Start of PROVIDED TEXT

Now there's a thought. I don't have cigarette cases, but the metal tins that my cinnamon Altoids come in might be good... naaahhh, I'm gonna order that Oberon before I talk myself out of it!


----------



## Googlegirl (Mar 4, 2009)

DH just bought a card case last night. I hope it will be here next week. 
I'd be happy to give you a review of it as soon as it arrives.


----------



## Susan in VA (Apr 3, 2009)

Googlegirl said:


> DH just bought a card case last night. I hope it will be here next week.
> I'd be happy to give you a review of it as soon as it arrives.


Oh, please do! Though I may not be able to resist ordering it before then...

I've made a deal with myself: if I can finish writing the paper that's been hanging over my head for a few days now by one a.m., I'm going to order it tonight. Otherwise I'll wait, and use it as incentive for some other task I don't want to do.


----------



## JetJammer (Jan 18, 2009)

Well, I don't own one myself, but I DID purchase one as a gift for someone else's Klassic Kindle!  Does that count?


----------



## ladyknight33 (Feb 2, 2009)

I have the ROH in Saddle with corners. I love it. I ordered the same one for my best friend's KK. It should arrive any day now.

I too want the turquoise blue cover when it comes out.


----------



## kevin63 (Feb 10, 2009)

End of PROVIDED TEXT

_DESCRIPTION OF THE TASK_: Transcribe the part of the forum thread above starting with "Now there's a" and going on through "myself out of it!", word for word.

Start of EXTRACTED DATA

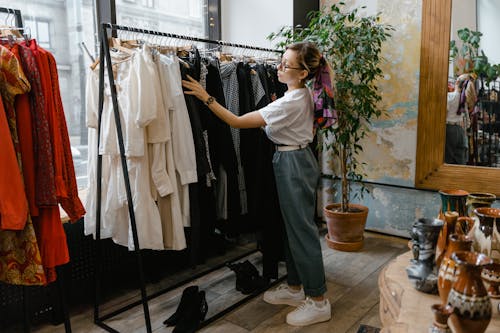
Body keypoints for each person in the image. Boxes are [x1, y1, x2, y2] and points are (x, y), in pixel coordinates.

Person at [182, 41, 331, 327]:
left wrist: (206, 96)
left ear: (302, 73)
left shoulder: (293, 100)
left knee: (302, 232)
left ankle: (318, 300)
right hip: (292, 159)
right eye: (281, 61)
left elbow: (236, 121)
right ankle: (296, 287)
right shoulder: (298, 94)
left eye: (286, 65)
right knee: (292, 228)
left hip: (293, 163)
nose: (279, 67)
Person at [445, 74, 473, 165]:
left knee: (447, 158)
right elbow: (467, 121)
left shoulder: (449, 96)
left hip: (449, 129)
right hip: (460, 130)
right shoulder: (464, 100)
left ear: (457, 82)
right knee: (460, 159)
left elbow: (444, 113)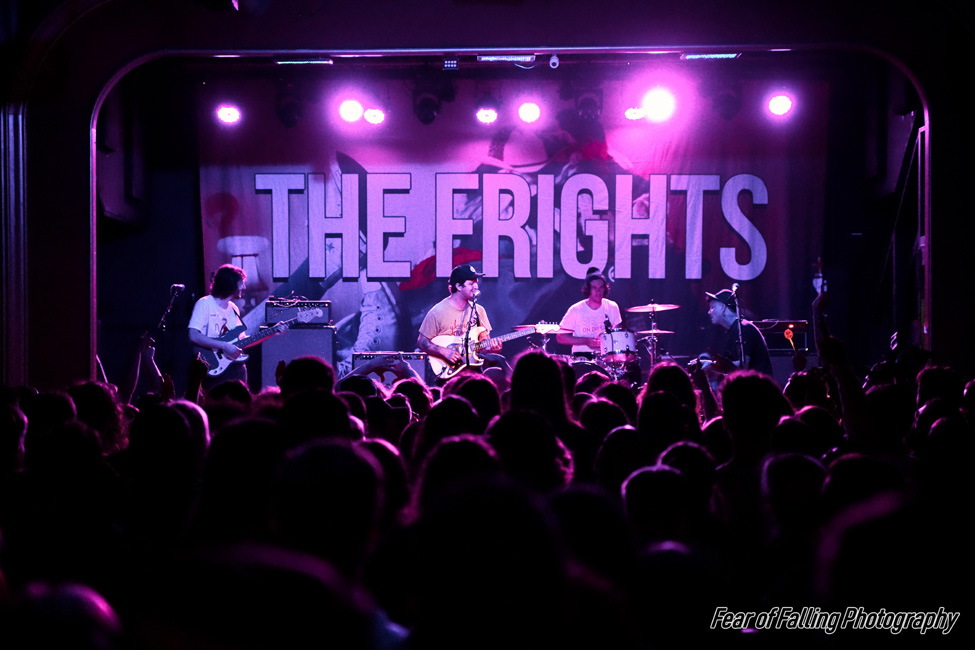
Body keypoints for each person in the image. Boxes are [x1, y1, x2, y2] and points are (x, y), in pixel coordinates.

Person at [417, 264, 502, 380]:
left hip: (474, 374)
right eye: (471, 283)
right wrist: (443, 351)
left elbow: (484, 343)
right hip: (448, 374)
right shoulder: (437, 312)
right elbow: (422, 342)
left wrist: (492, 348)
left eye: (476, 282)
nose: (476, 286)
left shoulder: (479, 310)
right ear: (459, 286)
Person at [188, 264, 249, 386]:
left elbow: (241, 339)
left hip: (234, 366)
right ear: (230, 284)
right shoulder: (205, 304)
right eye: (241, 283)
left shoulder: (233, 308)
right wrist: (224, 346)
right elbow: (193, 335)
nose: (244, 286)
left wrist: (271, 332)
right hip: (212, 364)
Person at [702, 288, 773, 377]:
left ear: (723, 308)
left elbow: (743, 365)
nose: (709, 312)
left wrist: (711, 365)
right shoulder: (735, 329)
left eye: (712, 307)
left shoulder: (744, 328)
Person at [557, 268, 623, 358]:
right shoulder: (576, 310)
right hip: (582, 357)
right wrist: (586, 341)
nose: (598, 292)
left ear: (605, 288)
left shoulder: (612, 307)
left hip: (606, 357)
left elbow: (617, 331)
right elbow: (560, 337)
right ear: (588, 289)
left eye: (601, 288)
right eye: (594, 288)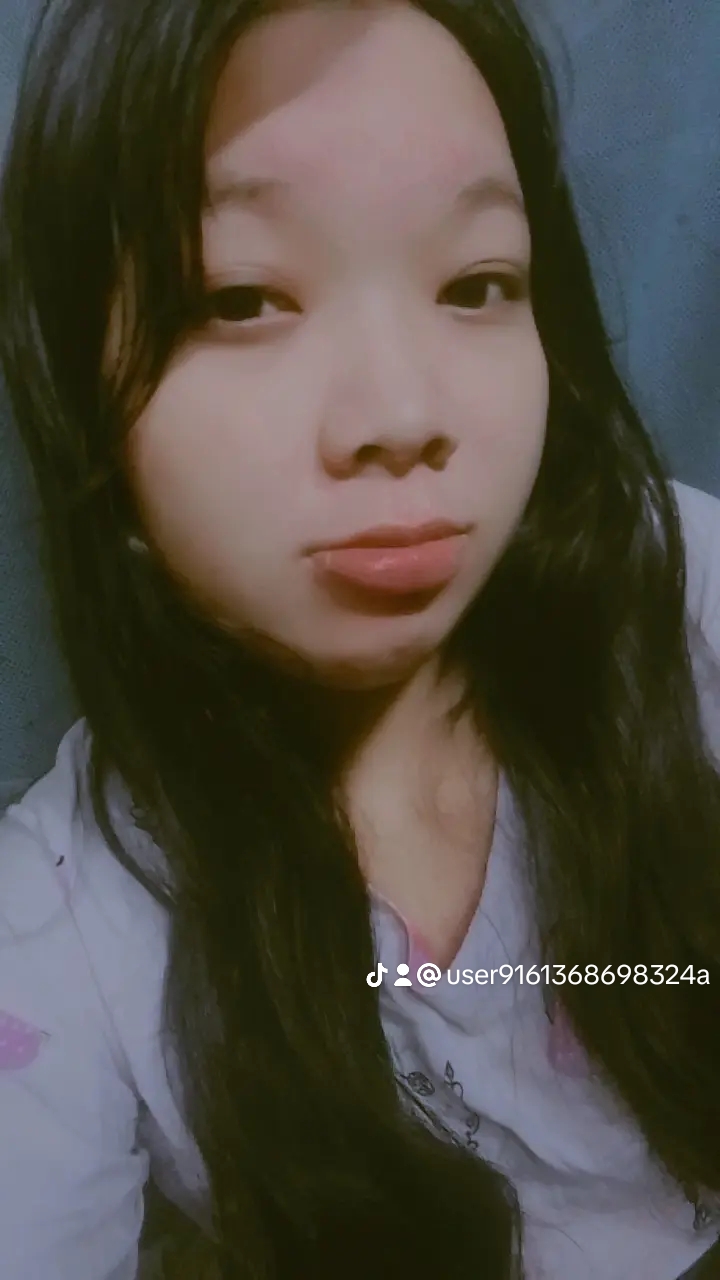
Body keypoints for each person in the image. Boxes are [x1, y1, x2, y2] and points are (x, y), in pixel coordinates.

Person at [0, 0, 719, 1277]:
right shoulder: (66, 918)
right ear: (78, 381)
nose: (401, 412)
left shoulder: (684, 601)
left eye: (477, 284)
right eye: (242, 297)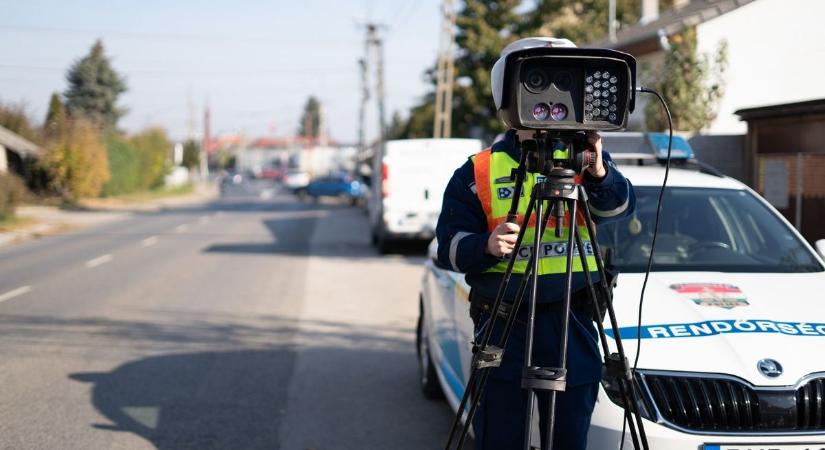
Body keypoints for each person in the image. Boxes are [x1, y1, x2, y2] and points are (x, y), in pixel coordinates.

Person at [435, 37, 635, 450]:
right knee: (500, 435)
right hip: (504, 321)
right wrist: (485, 245)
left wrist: (599, 172)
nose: (552, 105)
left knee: (569, 438)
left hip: (573, 318)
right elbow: (448, 247)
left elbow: (619, 211)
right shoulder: (479, 170)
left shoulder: (586, 159)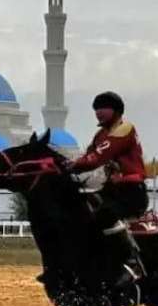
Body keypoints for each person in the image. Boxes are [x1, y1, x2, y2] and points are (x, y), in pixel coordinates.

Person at [64, 91, 149, 291]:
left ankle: (133, 263)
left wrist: (72, 166)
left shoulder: (124, 129)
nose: (98, 113)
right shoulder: (101, 134)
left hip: (130, 191)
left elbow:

End of EXTRACTED DATA

_RESULT_:
Now there's a thought. I don't have cigarette cases, but the metal tins that my cinnamon Altoids come in might be good... naaahhh, I'm gonna order that Oberon before I talk myself out of it!